**Passage:**
British Dictionary definitions for goad

goad

/ɡəʊd/
noun
1.
a sharp pointed stick for urging on cattle, etc
2.
anything that acts as a spur or incitement
verb
3.
(transitive) to drive with or as if with a goad; spur; incite
Derived Forms
goadlike, adjective
Word Origin
Old English gād, of Germanic origin, related to Old English gār, Old Norse geirr spear
Word Origin and History for goad
n.

Old English gad "point, spearhead, arrowhead," from Proto-Germanic *gaido (cf. Lombardic gaida "spear"), from PIE *ghei- (cf. Sanskrit hetih "missile, projectile," himsati "he injures;" Avestan zaena- "weapon;" Greek khaios "shepherd's staff;" Old English gar "spear;" Old Irish gae "spear"). Figurative use is since 16c., probably from the Bible.

v.

1570s, from goad (n.); earliest use is figurative. Related: Goaded; goading.

goad in the Bible

(Heb. malmad, only in Judg. 3: 31), an instrument used by ploughmen for guiding their oxen. Shamgar slew six hundred Philistines with an ox-goad. "The goad is a formidable weapon. It is sometimes ten feet long, and has a sharp point. We could now see that the feat of Shamgar was not so very wonderful as some have been accustomed to think." In 1 Sam. 13:21, a different Hebrew word is used, _dorban_, meaning something pointed. The expression (Acts 9:5, omitted in the R.V.), "It is hard for thee to kick against the pricks", i.e., against the goad, was proverbial for unavailing resistance to superior power.

**Supplied information:**
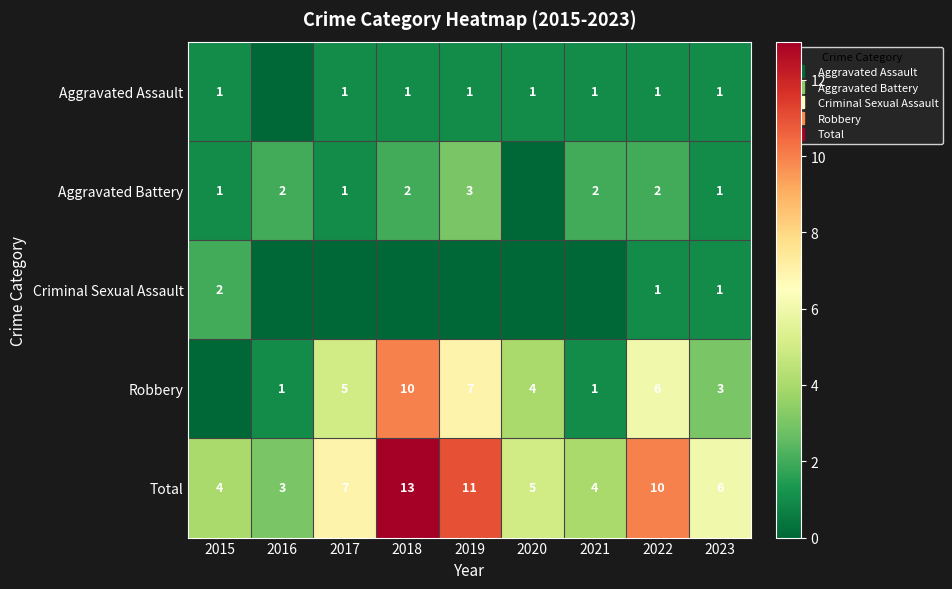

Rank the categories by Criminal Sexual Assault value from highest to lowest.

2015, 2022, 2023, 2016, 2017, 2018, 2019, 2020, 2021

**Problems and tasks:**
1) In the dictionary entry for goad, duplicate the part starting at "(transitive) to drive" and ending at "Related: Goaded; goading.".
2) In what decade does the goad entry date the verb?
3) Using the goad entry, mark each statement yes or no and quote the words that decide it. (a) The verb's earliest use is figurative. (b) The Hebrew word malmad occurs in many books of the Bible. (c) Figurative use of the noun dates from the 12th century.

**Answers by task:**
1)
(transitive) to drive with or as if with a goad; spur; incite
Derived Forms
goadlike, adjective
Word Origin
Old English gād, of Germanic origin, related to Old English gār, Old Norse geirr spear
Word Origin and History for goad
n.

Old English gad "point, spearhead, arrowhead," from Proto-Germanic *gaido (cf. Lombardic gaida "spear"), from PIE *ghei- (cf. Sanskrit hetih "missile, projectile," himsati "he injures;" Avestan zaena- "weapon;" Greek khaios "shepherd's staff;" Old English gar "spear;" Old Irish gae "spear"). Figurative use is since 16c., probably from the Bible.

v.

1570s, from goad (n.); earliest use is figurative. Related: Goaded; goading.

2) The 1570s.

3)
(a) Yes: "earliest use is figurative."
(b) No: "only in Judg. 3: 31"
(c) No: "Figurative use is since 16c."